The data —

Content starts

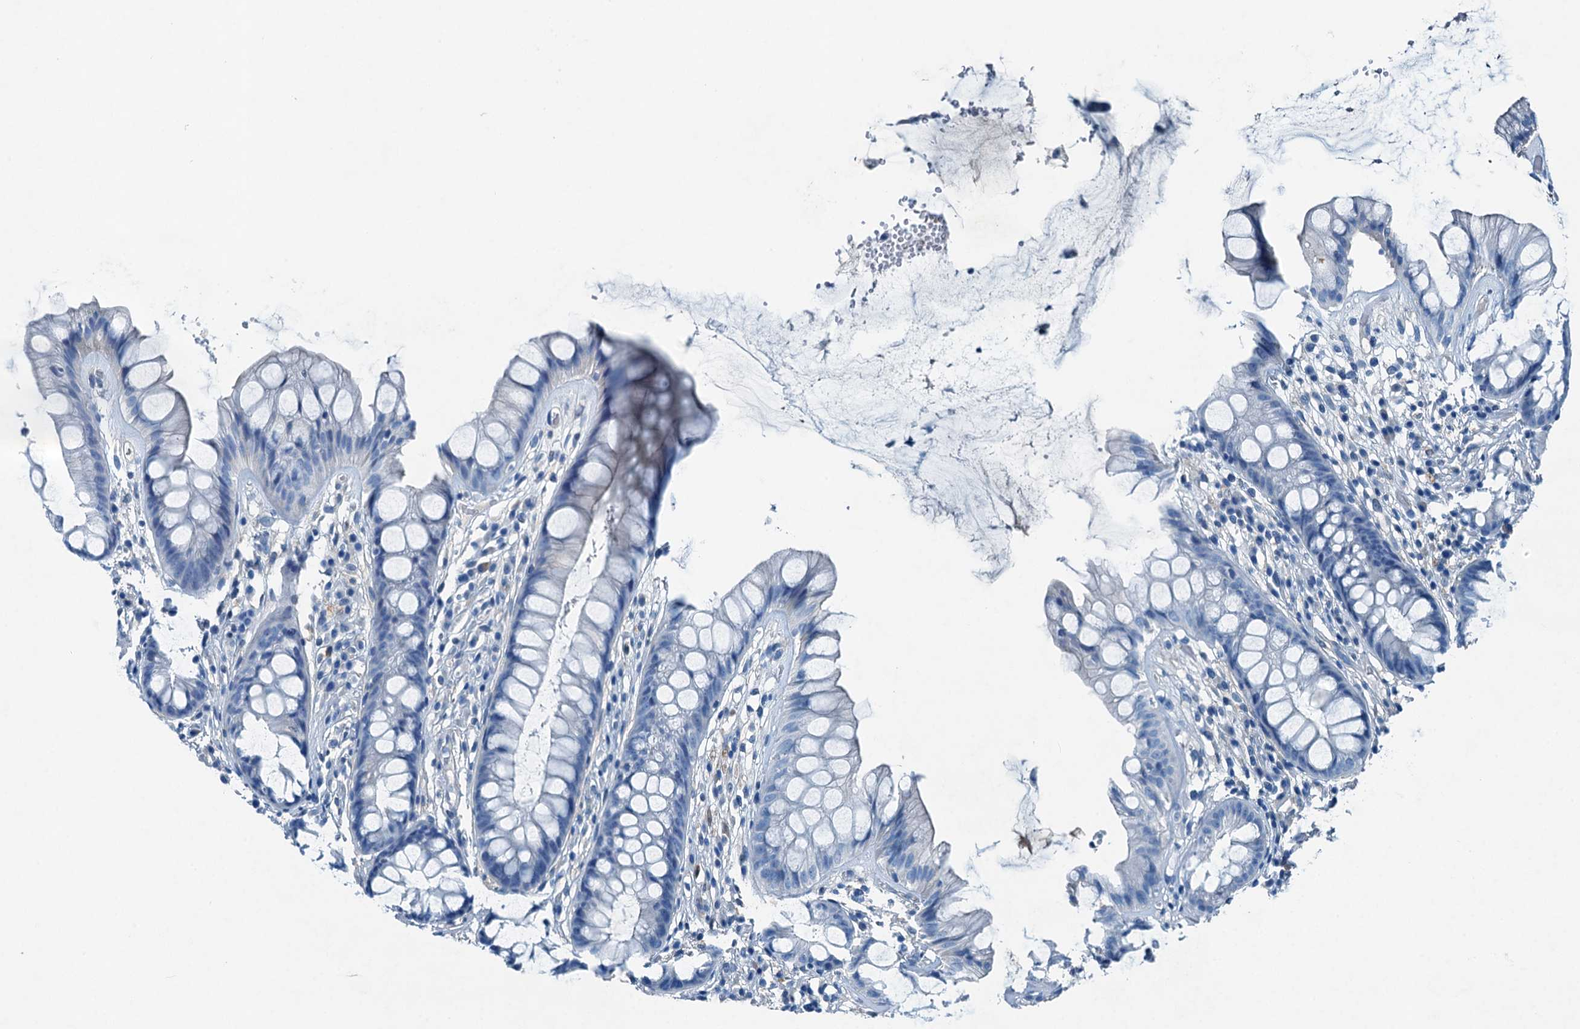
{"staining": {"intensity": "negative", "quantity": "none", "location": "none"}, "tissue": "rectum", "cell_type": "Glandular cells", "image_type": "normal", "snomed": [{"axis": "morphology", "description": "Normal tissue, NOS"}, {"axis": "topography", "description": "Rectum"}], "caption": "An IHC micrograph of normal rectum is shown. There is no staining in glandular cells of rectum. (Brightfield microscopy of DAB (3,3'-diaminobenzidine) immunohistochemistry (IHC) at high magnification).", "gene": "RAB3IL1", "patient": {"sex": "male", "age": 74}}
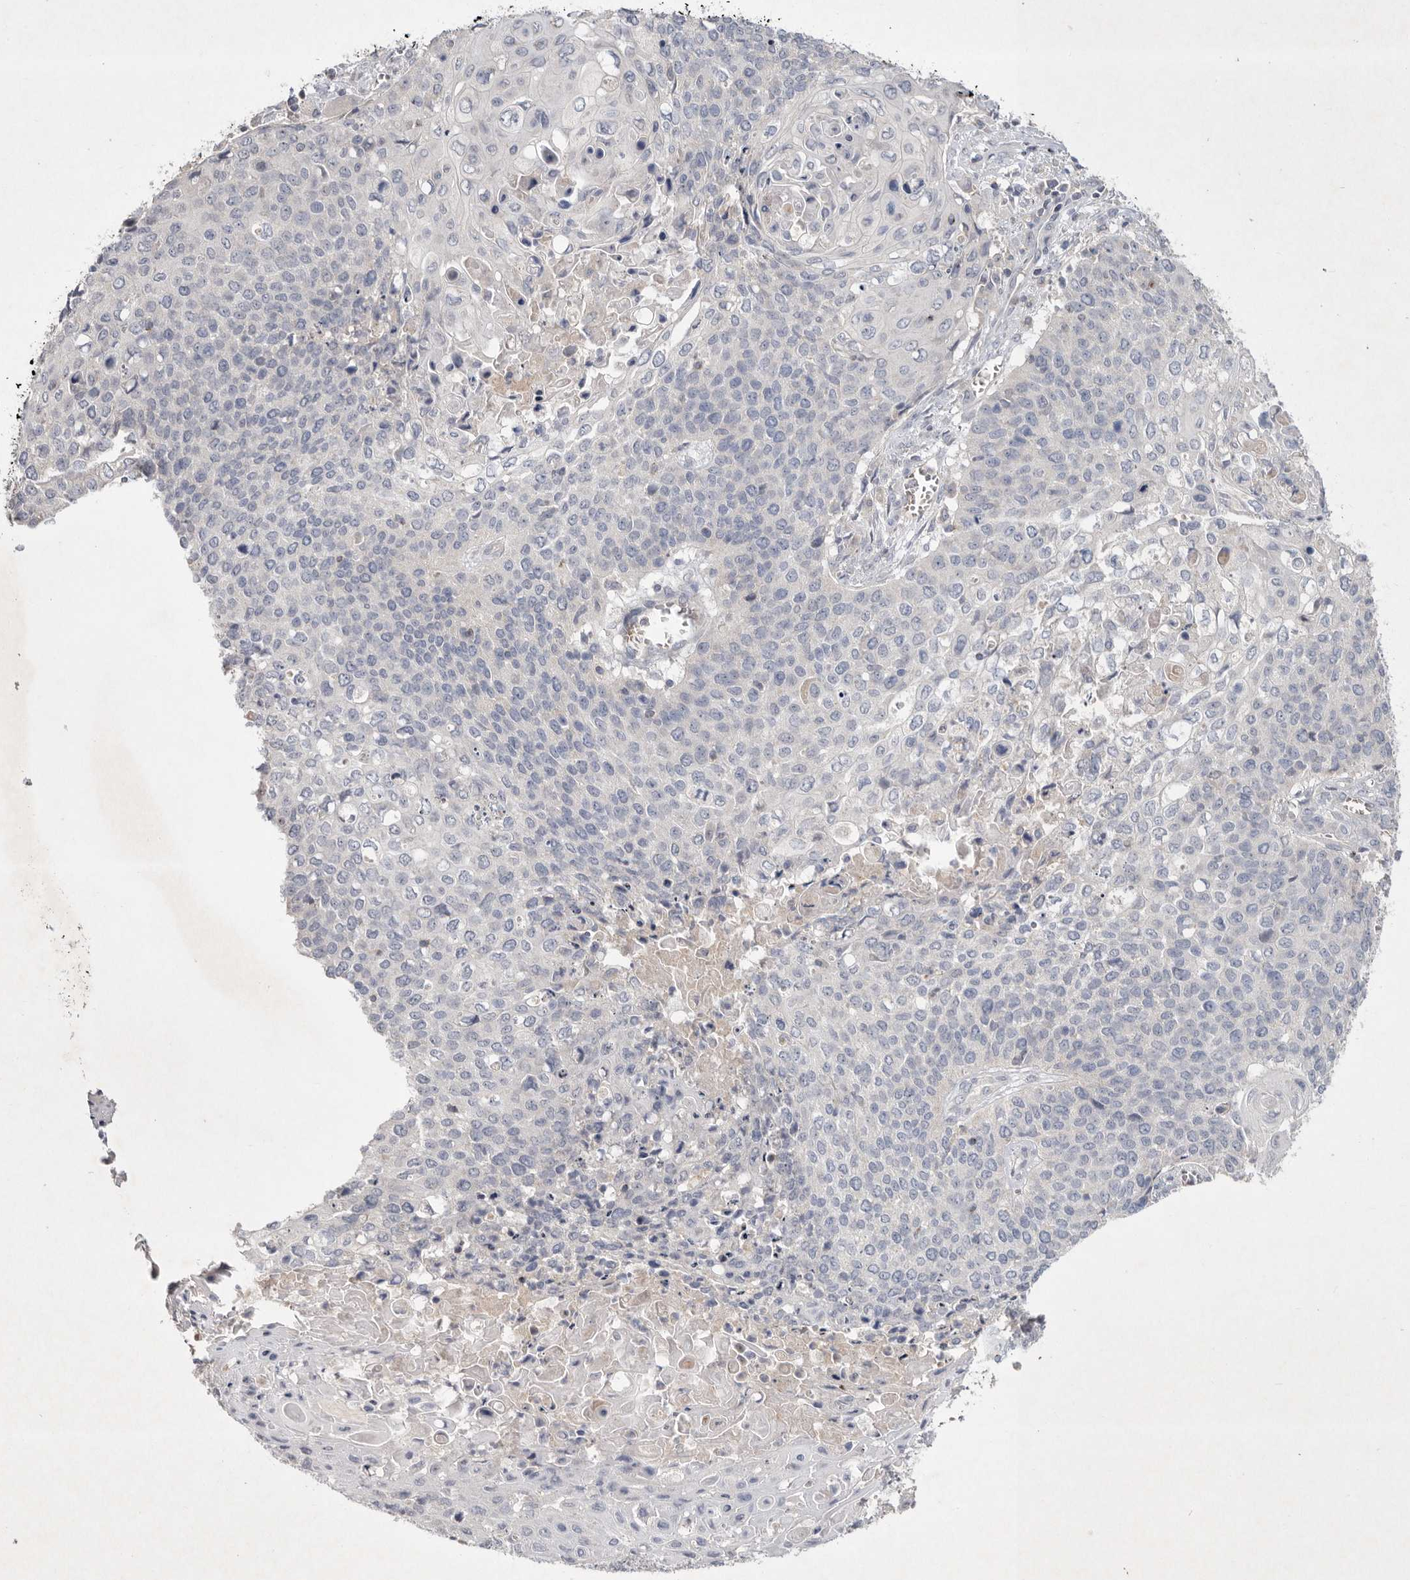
{"staining": {"intensity": "negative", "quantity": "none", "location": "none"}, "tissue": "cervical cancer", "cell_type": "Tumor cells", "image_type": "cancer", "snomed": [{"axis": "morphology", "description": "Squamous cell carcinoma, NOS"}, {"axis": "topography", "description": "Cervix"}], "caption": "Tumor cells are negative for brown protein staining in cervical squamous cell carcinoma. (Immunohistochemistry, brightfield microscopy, high magnification).", "gene": "TNFSF14", "patient": {"sex": "female", "age": 39}}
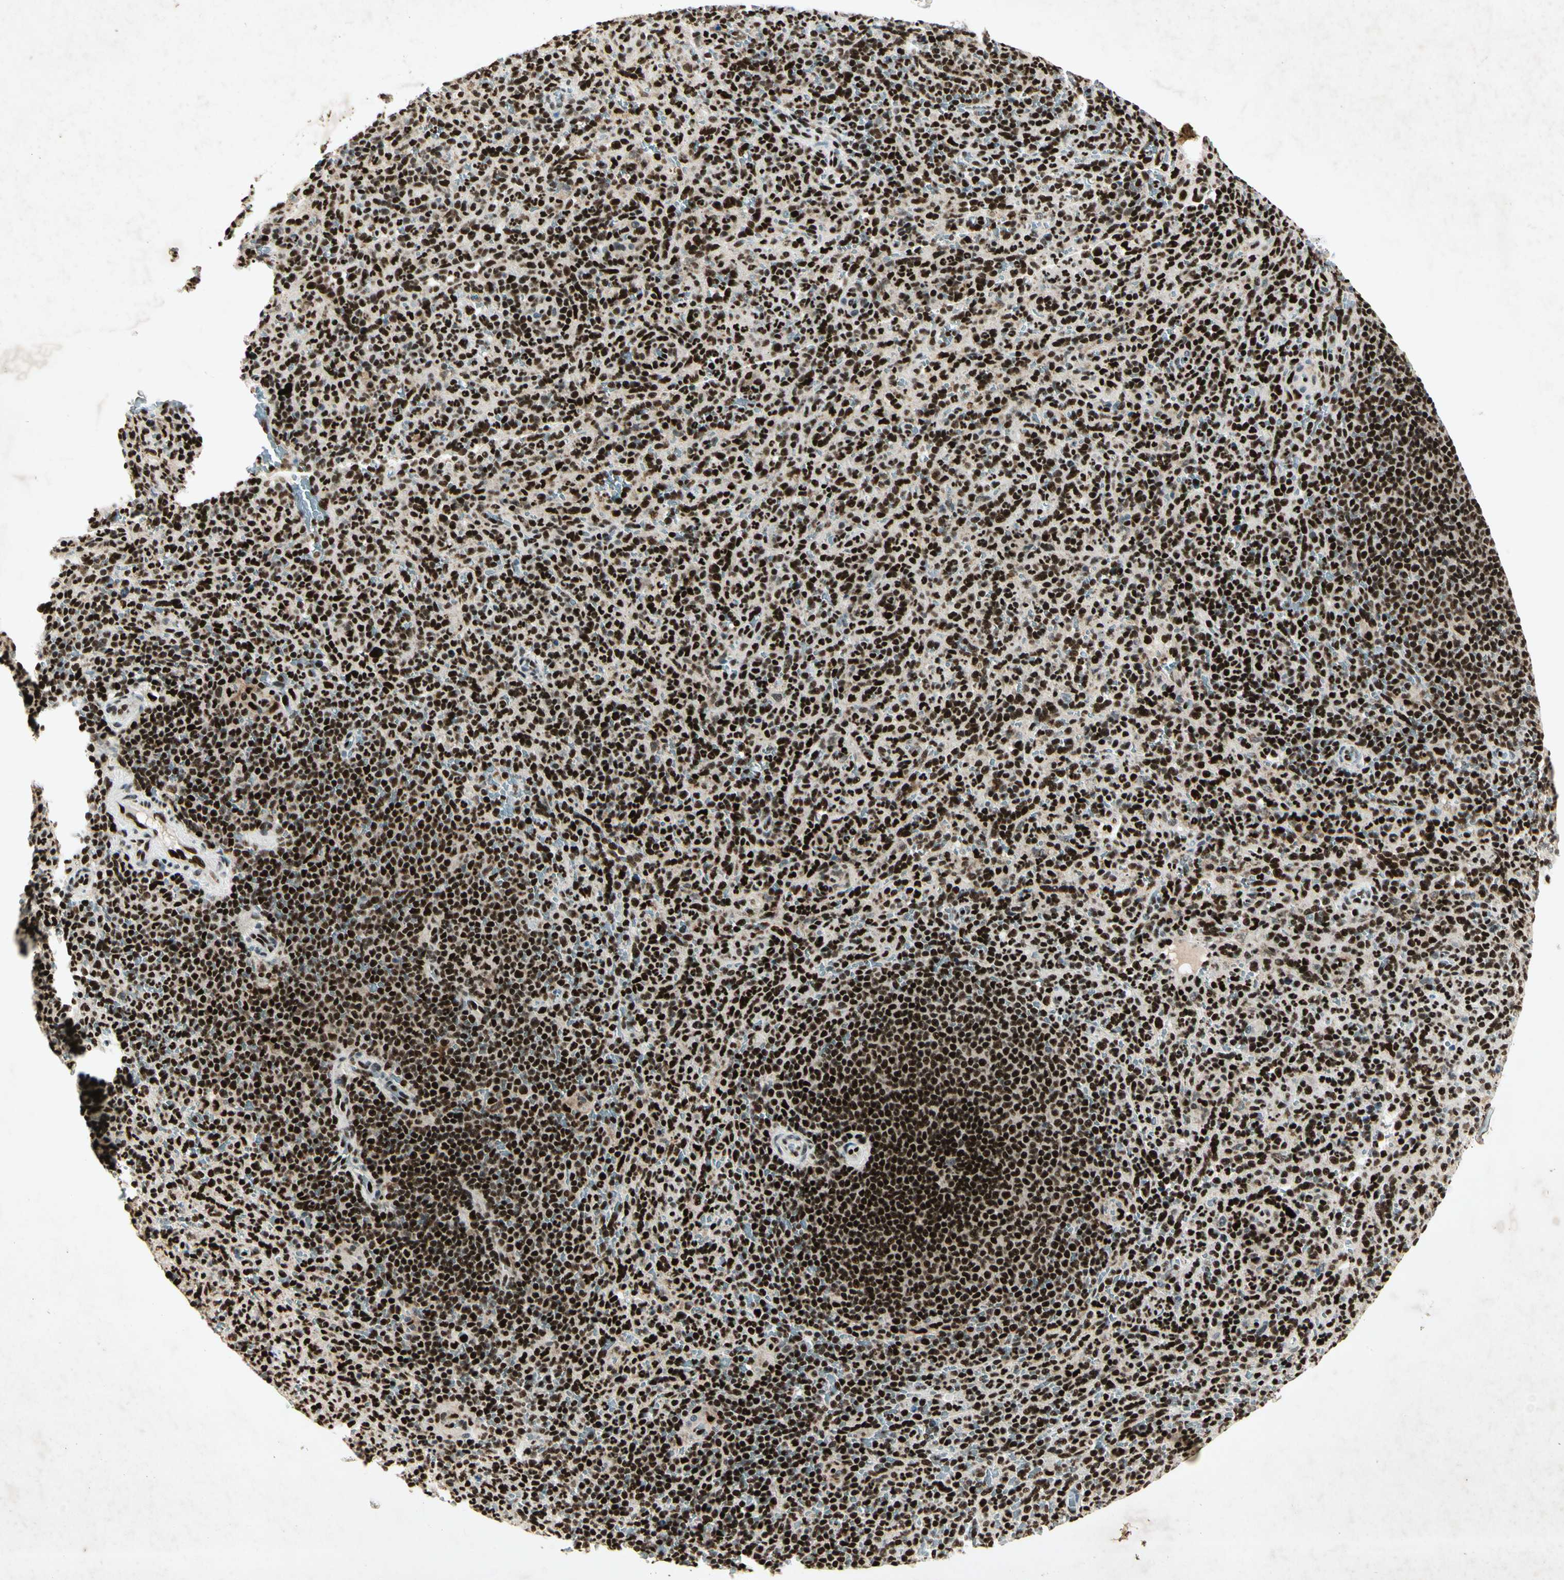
{"staining": {"intensity": "strong", "quantity": ">75%", "location": "nuclear"}, "tissue": "spleen", "cell_type": "Cells in red pulp", "image_type": "normal", "snomed": [{"axis": "morphology", "description": "Normal tissue, NOS"}, {"axis": "topography", "description": "Spleen"}], "caption": "Protein analysis of unremarkable spleen displays strong nuclear positivity in approximately >75% of cells in red pulp. (Stains: DAB (3,3'-diaminobenzidine) in brown, nuclei in blue, Microscopy: brightfield microscopy at high magnification).", "gene": "RNF43", "patient": {"sex": "male", "age": 36}}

Content ends

Exercise brief — The full listing, reproduced exactly and without pictures, is the expected output.

Solved exercise —
{"staining": {"intensity": "negative", "quantity": "none", "location": "none"}, "tissue": "rectum", "cell_type": "Glandular cells", "image_type": "normal", "snomed": [{"axis": "morphology", "description": "Normal tissue, NOS"}, {"axis": "topography", "description": "Rectum"}], "caption": "An IHC micrograph of normal rectum is shown. There is no staining in glandular cells of rectum. (Brightfield microscopy of DAB (3,3'-diaminobenzidine) immunohistochemistry (IHC) at high magnification).", "gene": "RAB3IL1", "patient": {"sex": "male", "age": 74}}
{"staining": {"intensity": "negative", "quantity": "none", "location": "none"}, "tissue": "cervical cancer", "cell_type": "Tumor cells", "image_type": "cancer", "snomed": [{"axis": "morphology", "description": "Squamous cell carcinoma, NOS"}, {"axis": "topography", "description": "Cervix"}], "caption": "Tumor cells are negative for brown protein staining in cervical squamous cell carcinoma. (Immunohistochemistry, brightfield microscopy, high magnification).", "gene": "TNFSF14", "patient": {"sex": "female", "age": 39}}
{"staining": {"intensity": "strong", "quantity": ">75%", "location": "nuclear"}, "tissue": "spleen", "cell_type": "Cells in red pulp", "image_type": "normal", "snomed": [{"axis": "morphology", "description": "Normal tissue, NOS"}, {"axis": "topography", "description": "Spleen"}], "caption": "Protein analysis of unremarkable spleen displays strong nuclear positivity in approximately >75% of cells in red pulp. (Stains: DAB (3,3'-diaminobenzidine) in brown, nuclei in blue, Microscopy: brightfield microscopy at high magnification).", "gene": "RNF43", "patient": {"sex": "male", "age": 36}}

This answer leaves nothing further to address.